This is a story of friendship:
Lakeshore Road in Burlington, Ontario. A cold Sunday morning in March, 10:05am.
A and M are two 30-something females who have been friends for a decade through Chiropractic College, weddings, babies, businesses, tears, and laughter. This is their first Half Marathon together in 9 years. With 1:23 and 1:20 Personal Bests under their belts in 2004, the two friends are aiming for a 1:45 today. However, their unspoken competitive natures are evident in their quiet demeanors and anxious pre-race preparations.
Starting Line (Brant/Caroline Streets)
A: Here we go!
A: So we’ll head out on this stretch for a 5km out-and-back, and then we run East all the way to the turnaround at Burloak. (Nervously) So we’ll be able to see a long ways ahead of us once we’re on that straightaway.
M: Okay, thanks for the heads-up. (Checks watch)
A and M talk about their day-to-day lives, family vacations, and what their kids eat for breakfast.
A: (Pulls out energy gel) Okay, so this is Walker’s Line. Then it’s Appleby Line, then Burloak. That’s the turnaround.
M: Okay. (Checks watch)
A: (Excitedly) I see a police car up ahead with its flashers on, that must be the turnaround already!
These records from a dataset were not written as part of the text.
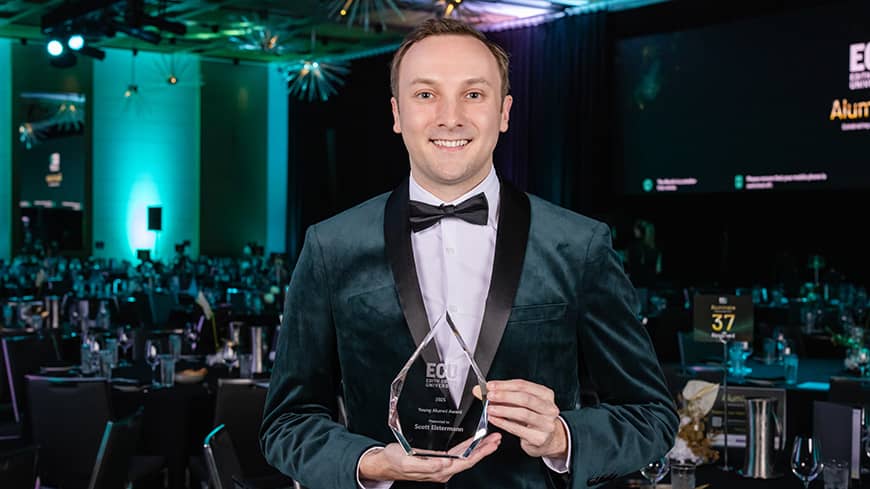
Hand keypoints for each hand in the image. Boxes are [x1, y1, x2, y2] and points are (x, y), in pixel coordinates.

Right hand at [359, 433, 500, 482]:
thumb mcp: (408, 461)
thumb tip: (444, 464)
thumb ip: (427, 464)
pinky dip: (468, 445)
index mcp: (439, 470)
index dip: (480, 452)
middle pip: (469, 459)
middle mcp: (443, 469)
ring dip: (479, 447)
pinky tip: (472, 440)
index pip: (465, 461)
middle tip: (497, 437)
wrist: (384, 462)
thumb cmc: (394, 460)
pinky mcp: (437, 459)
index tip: (491, 443)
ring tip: (491, 437)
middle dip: (484, 448)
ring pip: (465, 456)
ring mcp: (441, 465)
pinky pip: (457, 453)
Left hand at [473, 379, 567, 458]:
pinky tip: (494, 419)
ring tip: (490, 409)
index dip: (505, 385)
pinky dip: (503, 423)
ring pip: (523, 414)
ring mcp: (546, 424)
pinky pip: (518, 429)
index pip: (523, 385)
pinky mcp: (539, 438)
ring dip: (503, 410)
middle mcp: (550, 408)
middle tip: (490, 396)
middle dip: (505, 396)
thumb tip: (480, 390)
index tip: (490, 386)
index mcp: (546, 394)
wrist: (546, 439)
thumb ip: (501, 395)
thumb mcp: (519, 404)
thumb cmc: (532, 418)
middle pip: (525, 398)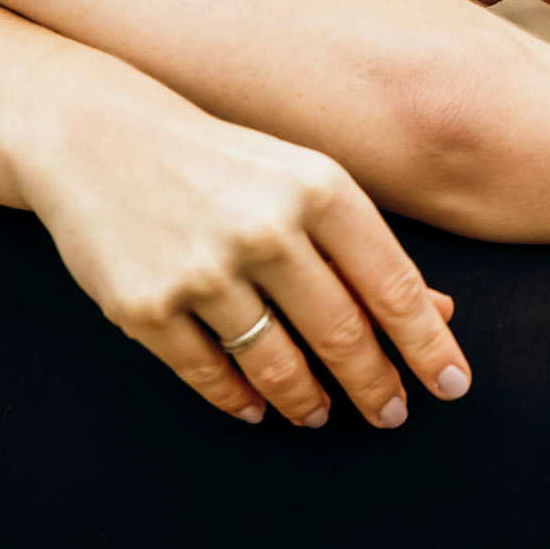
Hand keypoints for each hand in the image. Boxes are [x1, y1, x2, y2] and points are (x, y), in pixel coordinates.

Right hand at [16, 78, 471, 430]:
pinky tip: (258, 408)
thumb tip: (439, 313)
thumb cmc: (222, 164)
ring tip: (321, 412)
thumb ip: (365, 249)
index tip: (452, 386)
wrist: (97, 135)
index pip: (391, 287)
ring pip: (276, 363)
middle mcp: (265, 227)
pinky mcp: (146, 304)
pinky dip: (239, 398)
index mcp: (317, 189)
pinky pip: (207, 373)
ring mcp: (202, 269)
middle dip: (375, 384)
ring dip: (307, 400)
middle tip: (391, 413)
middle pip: (341, 333)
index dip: (427, 346)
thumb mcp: (302, 184)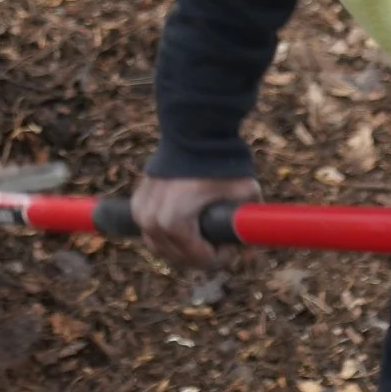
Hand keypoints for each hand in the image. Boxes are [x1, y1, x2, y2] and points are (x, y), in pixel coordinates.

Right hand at [129, 173, 259, 270]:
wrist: (193, 132)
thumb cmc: (221, 163)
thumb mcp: (245, 193)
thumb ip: (251, 222)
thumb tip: (253, 247)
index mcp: (174, 223)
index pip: (201, 259)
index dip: (223, 256)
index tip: (233, 242)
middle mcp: (152, 221)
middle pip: (180, 257)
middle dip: (202, 254)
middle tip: (220, 239)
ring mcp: (141, 212)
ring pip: (163, 248)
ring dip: (183, 247)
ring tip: (203, 232)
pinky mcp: (137, 203)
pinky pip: (152, 232)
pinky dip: (167, 235)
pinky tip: (186, 226)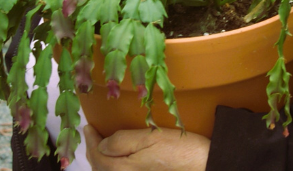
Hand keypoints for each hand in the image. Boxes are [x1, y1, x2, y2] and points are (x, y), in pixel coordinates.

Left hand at [84, 124, 209, 170]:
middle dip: (93, 150)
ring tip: (101, 146)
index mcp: (122, 169)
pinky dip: (112, 168)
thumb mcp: (151, 137)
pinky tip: (117, 161)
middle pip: (100, 167)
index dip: (91, 139)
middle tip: (92, 135)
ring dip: (101, 161)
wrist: (204, 165)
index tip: (88, 126)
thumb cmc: (180, 150)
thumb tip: (102, 143)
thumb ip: (122, 141)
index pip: (97, 154)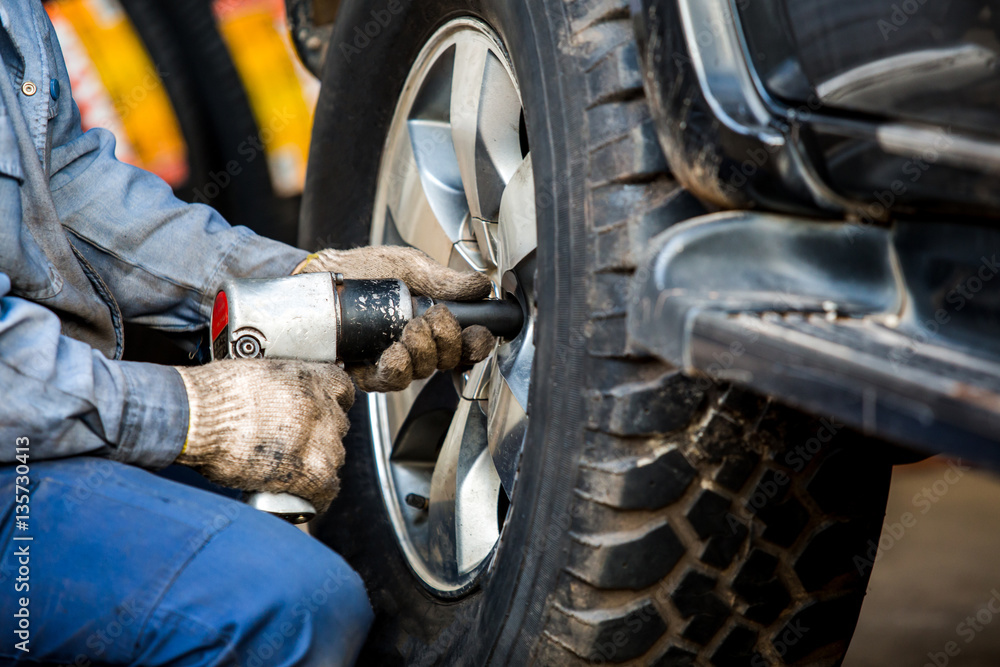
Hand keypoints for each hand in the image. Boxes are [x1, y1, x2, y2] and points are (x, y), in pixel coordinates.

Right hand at [175, 359, 354, 512]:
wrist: (197, 419)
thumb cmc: (213, 396)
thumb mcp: (256, 374)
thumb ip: (279, 388)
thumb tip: (277, 402)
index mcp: (310, 377)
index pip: (342, 389)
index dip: (329, 403)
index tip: (318, 412)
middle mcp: (322, 407)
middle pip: (337, 425)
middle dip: (320, 435)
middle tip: (293, 445)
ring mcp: (321, 440)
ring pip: (334, 457)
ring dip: (317, 464)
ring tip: (290, 471)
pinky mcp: (311, 471)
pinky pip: (327, 489)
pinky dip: (316, 495)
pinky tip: (304, 498)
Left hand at [297, 247, 496, 391]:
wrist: (322, 276)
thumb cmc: (365, 271)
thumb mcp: (410, 266)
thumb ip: (445, 279)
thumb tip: (482, 286)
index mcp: (434, 323)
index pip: (466, 344)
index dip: (476, 344)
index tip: (477, 332)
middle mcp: (418, 347)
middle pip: (447, 361)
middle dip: (447, 341)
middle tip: (433, 318)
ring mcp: (394, 361)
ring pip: (421, 373)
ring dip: (422, 354)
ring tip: (410, 331)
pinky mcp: (367, 373)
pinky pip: (389, 382)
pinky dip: (395, 369)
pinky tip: (392, 353)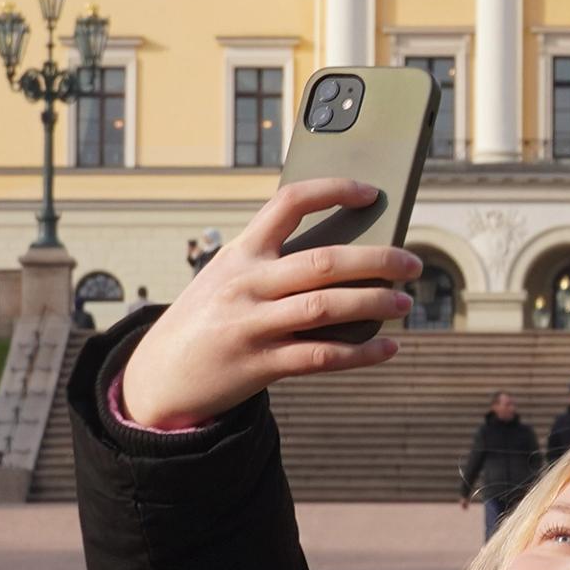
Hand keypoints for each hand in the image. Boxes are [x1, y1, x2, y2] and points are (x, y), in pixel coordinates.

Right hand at [117, 178, 419, 429]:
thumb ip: (275, 266)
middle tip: (412, 264)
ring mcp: (251, 325)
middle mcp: (245, 284)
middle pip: (323, 262)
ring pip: (327, 308)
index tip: (370, 192)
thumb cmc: (207, 320)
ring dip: (374, 303)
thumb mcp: (227, 279)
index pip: (288, 204)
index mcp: (239, 253)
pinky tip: (387, 347)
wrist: (158, 378)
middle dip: (377, 259)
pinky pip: (321, 357)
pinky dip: (361, 353)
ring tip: (404, 303)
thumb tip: (351, 261)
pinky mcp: (259, 366)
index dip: (333, 191)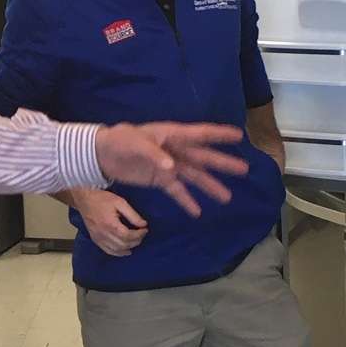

M: No, I think that’s just the leaders coming back onto the homestretch.
A: (Defeated) Oh. (A is starting to play mind games with herself, worrying that they’ve gone out too fast.)
A and M excitedly cheer on the leaders coming back West along Lakeshore Road.
KM 13 (Turnaround at Burloak Drive)
M: (Checks watch) Okay, now I don’t want to get you too excited, but if we keep up this pace, we’re going to break 1:40!
A: (Huge smile) I’m going to apologize for my bad mood now. Let’s do it!
(M tells various stories about other races and reminisces about her and A’s racing history. A is silent, focusing on putting one foot in front of the other.)
A: M, please go on ahead. You look strong. I’ll meet you at the finish line. Go ahead. I don’t mind. Go kick some butt. I’m hurting.
M: You’re doing great! (Checks watch)
KM 18 (Church volunteers at water station.)
Volunteer: Oranges and bananas! Oranges and bananas!
(A finds that this phrase matches the cadence of her stride. She continues to repeat a silent mantra- oranges and bananas, oranges and bananas, oranges and bananas). M continues to stay beside her, half a stride ahead.
M: Let’s use this downhill (Accelerates).
M: Two kilometres to go. C’mon. (Checks watch)
A: Ten minutes. Less than ten minutes. I can do that.
M: Yep, less than a WOD at Crossfit. Let’s go.
KM 20 (Fans line the streets, holding signs and ringing cowbells. A and M can hear the music from the approaching Finish Line.)
M: (Checks watch) Okay, now it’s time to think of your sweet little Drew and Casey meeting you at the finish line. Picture their faces. Let’s chase 1:40!
A: (Holding back tears, overwhelmed with emotion and exhaustion.) Okay.
KM 21 (Heading North on Brant Street, the Finish Line is in sight.)
M: There they are! (Points to A and M’s husbands and children cheering and waving at them) Look at that clock! (M’s watch reads 1:38)
A: Almost there! Go!
KM 21.1 (Inside the finishing chute; A and M step across the timing mat and embrace. Tears of joy run down A’s face.)
A: Thank you so much for sticking with me and pulling me through when I was clearly dying. I could not have done that without you.
M: We were in it together, every step, because I wouldn’t have even made it to the Start Line without you. I’m so proud of us!